Indian American Congresswoman Pramila Jayapal said: “It has been seven years since the deadly attack at the Sikh temple in Oak Creek, Wisconsin, and tragically, mass shootings like this one are on the rise across in the country. We are seeing the real, devastating effects of a lack of sensible gun reform,” she said. The president’s “dangerous racist and xenophobic rhetoric fans the flames of hate and violence against our communities, and Republicans remain unwilling to pass common-sense gun-reform legislation,” Jayapal alleged.
She said her colleagues and she remain committed to addressing rising hate violence against South Asain communities, all immigrant communities of color, Muslims, and Sikhs. Jayapal also said they remain committed to advancing legislation to curb gun violence.
Congressman Gil Cisneros said: “This tragic event is a reminder that the mission is to create a more just, understanding and welcoming world, is never over.
“Our country’s strength is in the diversity of our people, including our Sikh, Muslim, South Asian, and Middle Eastern communities.”
Remembering the victims of the mass shooting at gurdwara Congresswoman Judy Chu said this act of domestic terrorism was carried out by a “white supremacist who was driven by prejudice and bigotry”.
“Unfortunately, the shootings this past week in El Paso, Dayton, and Gilroy are harrowing reminders of how little progress we have made in addressing domestic terrorism and gun violence since the Oak Creek shooting,” she said.
“Though we cannot weed out hatred and racism overnight, we must continue to denounce racial and religious intolerance, especially when it comes from our nation’s highest office,” Chu said.
The lawmaker has demanded that Congress take action to address gun violence so that these tragedies do not continue to recur.
“Seven years ago, six Sikh Americans lost their lives in Oak Creek, Wisconsin. Sadly, as we just saw over the weekend, the racism and xenophobia that drove the attack on the gurdwara still permeate in our society today,” Congresswoman Grace Meng said.

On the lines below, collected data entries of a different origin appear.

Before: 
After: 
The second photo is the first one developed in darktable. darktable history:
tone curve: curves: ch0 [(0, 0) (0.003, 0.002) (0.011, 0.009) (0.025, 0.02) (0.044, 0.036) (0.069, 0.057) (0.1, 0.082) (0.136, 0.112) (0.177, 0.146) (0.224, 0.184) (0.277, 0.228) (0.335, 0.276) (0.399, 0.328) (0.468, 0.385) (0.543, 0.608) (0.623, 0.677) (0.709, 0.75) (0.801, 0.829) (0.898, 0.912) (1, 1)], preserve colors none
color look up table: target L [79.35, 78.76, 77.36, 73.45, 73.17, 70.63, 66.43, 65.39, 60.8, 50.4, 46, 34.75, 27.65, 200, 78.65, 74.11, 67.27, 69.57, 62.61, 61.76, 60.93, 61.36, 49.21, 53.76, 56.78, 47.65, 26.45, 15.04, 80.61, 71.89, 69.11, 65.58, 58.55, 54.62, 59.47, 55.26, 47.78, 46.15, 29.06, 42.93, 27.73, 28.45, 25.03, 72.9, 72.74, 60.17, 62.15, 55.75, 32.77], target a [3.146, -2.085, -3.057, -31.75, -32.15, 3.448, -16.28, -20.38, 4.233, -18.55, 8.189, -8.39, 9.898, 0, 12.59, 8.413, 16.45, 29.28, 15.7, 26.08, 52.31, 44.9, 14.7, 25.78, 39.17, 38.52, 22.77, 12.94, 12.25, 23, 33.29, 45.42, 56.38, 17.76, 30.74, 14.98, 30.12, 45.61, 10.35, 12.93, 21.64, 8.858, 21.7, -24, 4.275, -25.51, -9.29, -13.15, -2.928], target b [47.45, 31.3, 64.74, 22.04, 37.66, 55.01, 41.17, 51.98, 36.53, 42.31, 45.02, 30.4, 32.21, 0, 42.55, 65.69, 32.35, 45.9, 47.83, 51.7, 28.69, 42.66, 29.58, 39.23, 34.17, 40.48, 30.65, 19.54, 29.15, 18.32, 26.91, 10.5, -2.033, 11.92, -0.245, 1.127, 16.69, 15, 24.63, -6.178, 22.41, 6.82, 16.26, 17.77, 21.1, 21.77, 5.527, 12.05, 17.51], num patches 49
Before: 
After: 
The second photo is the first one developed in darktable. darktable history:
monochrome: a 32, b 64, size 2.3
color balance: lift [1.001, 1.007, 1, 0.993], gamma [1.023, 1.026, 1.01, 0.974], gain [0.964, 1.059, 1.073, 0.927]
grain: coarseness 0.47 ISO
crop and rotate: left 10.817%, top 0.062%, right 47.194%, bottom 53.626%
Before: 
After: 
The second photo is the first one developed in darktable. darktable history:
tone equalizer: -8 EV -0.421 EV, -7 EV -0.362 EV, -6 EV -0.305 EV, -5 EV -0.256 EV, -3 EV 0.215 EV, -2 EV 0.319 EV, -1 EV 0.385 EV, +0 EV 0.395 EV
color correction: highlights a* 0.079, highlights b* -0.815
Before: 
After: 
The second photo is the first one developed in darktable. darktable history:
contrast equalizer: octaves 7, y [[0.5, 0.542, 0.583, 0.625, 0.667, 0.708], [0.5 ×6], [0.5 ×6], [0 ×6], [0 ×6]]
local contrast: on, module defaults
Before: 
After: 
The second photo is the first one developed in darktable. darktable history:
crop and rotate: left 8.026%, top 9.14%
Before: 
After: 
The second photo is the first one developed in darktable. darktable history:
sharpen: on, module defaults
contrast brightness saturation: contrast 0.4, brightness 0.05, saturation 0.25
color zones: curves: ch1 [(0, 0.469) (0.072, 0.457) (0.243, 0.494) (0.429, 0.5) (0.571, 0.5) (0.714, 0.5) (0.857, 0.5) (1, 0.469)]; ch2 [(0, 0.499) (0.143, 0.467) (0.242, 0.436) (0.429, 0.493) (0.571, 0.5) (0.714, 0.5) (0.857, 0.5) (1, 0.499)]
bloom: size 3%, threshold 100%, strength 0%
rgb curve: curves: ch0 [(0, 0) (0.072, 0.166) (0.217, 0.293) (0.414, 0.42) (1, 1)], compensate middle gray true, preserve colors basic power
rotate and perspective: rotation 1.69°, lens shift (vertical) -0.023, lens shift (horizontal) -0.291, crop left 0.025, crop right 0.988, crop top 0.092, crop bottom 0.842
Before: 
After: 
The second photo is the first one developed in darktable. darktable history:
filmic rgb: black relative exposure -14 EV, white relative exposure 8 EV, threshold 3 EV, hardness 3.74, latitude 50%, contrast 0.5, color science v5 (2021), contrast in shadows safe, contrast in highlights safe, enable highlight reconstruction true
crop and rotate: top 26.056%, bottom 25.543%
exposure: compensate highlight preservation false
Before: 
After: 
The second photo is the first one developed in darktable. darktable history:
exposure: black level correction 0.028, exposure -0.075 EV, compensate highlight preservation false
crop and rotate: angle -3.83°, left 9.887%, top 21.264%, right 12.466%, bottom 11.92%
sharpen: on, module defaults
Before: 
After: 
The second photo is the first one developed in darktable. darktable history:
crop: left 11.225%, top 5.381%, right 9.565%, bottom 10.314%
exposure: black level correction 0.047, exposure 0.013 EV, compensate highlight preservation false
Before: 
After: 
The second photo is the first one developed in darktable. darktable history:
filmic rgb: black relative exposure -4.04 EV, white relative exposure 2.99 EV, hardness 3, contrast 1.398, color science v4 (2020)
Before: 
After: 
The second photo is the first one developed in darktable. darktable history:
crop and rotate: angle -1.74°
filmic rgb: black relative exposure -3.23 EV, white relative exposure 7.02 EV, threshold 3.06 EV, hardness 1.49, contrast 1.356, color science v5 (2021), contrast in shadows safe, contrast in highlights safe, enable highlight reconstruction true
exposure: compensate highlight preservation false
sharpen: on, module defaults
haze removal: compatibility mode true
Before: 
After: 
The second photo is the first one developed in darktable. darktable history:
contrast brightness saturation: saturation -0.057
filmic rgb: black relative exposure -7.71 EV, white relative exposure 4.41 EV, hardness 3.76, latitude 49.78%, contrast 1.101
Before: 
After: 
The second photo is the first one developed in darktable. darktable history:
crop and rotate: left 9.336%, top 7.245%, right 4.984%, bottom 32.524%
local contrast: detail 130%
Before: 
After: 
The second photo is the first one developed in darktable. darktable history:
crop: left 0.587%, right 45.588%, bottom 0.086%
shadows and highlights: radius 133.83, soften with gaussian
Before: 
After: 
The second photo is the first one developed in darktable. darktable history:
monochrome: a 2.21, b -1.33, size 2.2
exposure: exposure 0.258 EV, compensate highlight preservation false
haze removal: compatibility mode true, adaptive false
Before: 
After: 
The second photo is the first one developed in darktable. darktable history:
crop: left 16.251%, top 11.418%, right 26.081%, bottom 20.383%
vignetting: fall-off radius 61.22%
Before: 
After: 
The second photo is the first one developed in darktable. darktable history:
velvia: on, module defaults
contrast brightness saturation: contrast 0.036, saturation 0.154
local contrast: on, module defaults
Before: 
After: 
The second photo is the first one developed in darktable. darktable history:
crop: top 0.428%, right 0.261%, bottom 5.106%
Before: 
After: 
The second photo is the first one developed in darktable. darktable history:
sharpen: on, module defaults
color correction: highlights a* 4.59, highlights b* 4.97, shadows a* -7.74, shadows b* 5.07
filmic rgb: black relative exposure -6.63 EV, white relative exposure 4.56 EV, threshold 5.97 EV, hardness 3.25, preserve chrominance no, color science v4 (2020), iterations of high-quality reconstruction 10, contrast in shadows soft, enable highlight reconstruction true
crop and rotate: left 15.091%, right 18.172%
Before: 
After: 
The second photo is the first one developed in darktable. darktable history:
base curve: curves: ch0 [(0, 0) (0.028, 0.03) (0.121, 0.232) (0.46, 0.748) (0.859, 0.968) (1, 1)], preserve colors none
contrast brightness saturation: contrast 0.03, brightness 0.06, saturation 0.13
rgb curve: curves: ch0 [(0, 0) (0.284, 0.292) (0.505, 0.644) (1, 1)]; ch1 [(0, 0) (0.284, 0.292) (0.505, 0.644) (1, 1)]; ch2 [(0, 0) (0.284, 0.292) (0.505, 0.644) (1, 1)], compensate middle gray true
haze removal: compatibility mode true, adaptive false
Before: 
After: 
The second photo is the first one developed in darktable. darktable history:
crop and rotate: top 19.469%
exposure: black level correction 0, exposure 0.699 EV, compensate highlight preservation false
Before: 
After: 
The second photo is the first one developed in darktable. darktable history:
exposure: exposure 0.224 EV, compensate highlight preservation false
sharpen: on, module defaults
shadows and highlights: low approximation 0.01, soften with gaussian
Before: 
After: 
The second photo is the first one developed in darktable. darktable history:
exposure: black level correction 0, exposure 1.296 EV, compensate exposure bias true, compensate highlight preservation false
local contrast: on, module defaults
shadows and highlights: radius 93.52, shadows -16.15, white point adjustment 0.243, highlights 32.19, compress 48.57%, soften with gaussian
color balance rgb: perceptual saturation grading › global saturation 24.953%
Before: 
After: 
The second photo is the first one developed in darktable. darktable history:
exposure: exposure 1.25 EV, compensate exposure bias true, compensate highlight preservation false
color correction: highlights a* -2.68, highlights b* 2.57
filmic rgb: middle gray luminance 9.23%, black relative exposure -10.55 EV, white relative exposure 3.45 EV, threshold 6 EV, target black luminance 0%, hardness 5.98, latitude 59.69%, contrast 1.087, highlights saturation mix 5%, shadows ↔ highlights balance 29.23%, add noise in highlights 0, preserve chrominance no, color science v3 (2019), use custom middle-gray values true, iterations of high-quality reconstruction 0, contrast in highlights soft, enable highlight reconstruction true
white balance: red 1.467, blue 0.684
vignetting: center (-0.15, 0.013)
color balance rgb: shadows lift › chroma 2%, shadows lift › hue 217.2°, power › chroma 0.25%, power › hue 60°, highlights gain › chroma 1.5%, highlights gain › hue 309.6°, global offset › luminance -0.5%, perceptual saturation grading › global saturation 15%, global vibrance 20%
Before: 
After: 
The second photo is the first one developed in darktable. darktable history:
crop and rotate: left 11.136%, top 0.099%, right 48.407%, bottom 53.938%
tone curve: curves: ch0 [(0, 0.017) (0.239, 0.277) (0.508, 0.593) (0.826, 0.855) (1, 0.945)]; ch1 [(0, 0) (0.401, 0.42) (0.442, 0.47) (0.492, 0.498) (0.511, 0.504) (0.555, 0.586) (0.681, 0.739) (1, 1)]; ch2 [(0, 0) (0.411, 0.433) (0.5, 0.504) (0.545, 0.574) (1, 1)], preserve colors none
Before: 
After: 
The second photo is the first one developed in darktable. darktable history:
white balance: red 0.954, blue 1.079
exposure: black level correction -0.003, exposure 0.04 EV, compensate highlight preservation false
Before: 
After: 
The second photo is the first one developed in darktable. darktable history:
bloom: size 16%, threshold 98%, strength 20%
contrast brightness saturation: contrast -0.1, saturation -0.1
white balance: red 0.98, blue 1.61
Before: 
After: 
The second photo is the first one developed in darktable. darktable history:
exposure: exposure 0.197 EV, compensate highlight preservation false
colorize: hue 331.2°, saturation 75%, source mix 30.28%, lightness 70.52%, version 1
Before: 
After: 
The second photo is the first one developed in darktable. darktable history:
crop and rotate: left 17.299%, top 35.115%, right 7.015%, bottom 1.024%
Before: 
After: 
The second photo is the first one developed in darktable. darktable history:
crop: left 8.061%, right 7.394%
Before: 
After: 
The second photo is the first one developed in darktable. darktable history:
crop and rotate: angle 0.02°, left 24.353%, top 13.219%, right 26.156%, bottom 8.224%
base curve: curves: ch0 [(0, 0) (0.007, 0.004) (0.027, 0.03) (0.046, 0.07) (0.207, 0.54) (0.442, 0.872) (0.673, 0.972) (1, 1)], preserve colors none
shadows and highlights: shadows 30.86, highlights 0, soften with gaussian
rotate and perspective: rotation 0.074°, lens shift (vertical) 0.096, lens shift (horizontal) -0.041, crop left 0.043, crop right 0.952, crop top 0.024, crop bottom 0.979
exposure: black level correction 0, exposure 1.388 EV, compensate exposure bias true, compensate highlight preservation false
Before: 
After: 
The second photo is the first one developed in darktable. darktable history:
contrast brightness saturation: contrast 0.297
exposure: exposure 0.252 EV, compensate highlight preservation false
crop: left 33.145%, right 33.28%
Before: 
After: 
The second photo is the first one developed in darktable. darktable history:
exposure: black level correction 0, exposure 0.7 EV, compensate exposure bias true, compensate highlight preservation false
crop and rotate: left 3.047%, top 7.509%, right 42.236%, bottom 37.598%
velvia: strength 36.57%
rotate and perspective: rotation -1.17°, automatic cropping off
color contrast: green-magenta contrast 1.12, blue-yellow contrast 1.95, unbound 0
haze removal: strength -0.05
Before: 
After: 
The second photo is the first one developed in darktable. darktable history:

She urged the Senate to abide by the House and without delay pass Common Sense Gun Safety Legislation
“On this anniversary, we must reaffirm our commitment to rejecting all forms of hate whenever and wherever it occurs. We must come together to ensure that all Americans, regardless of their race, religion, or country of origin, feel safe in this country they call home,” Meng said.